- **WHAT YOU HAVE TO DO**: Render every line of the listing below as a JSON list of strings, one string per line, with blank lines dropped. Leave the pictures out of your answer.

^^^^^^^^^^^^^^^^

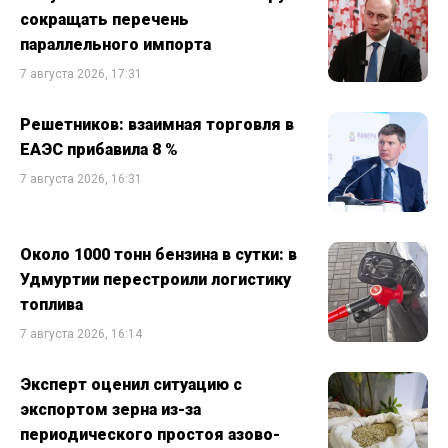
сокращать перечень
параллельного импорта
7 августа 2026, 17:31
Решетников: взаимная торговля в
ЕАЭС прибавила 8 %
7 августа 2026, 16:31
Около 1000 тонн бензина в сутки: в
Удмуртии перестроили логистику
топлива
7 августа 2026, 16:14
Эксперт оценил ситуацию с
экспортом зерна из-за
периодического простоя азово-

^^^^^^^^^^^^^^^^

- **RESULT FOR THIS TASK**:
[
  "сокращать перечень",
  "параллельного импорта",
  "7 августа 2026, 17:31",
  "Решетников: взаимная торговля в",
  "ЕАЭС прибавила 8 %",
  "7 августа 2026, 16:31",
  "Около 1000 тонн бензина в сутки: в",
  "Удмуртии перестроили логистику",
  "топлива",
  "7 августа 2026, 16:14",
  "Эксперт оценил ситуацию с",
  "экспортом зерна из-за",
  "периодического простоя азово-"
]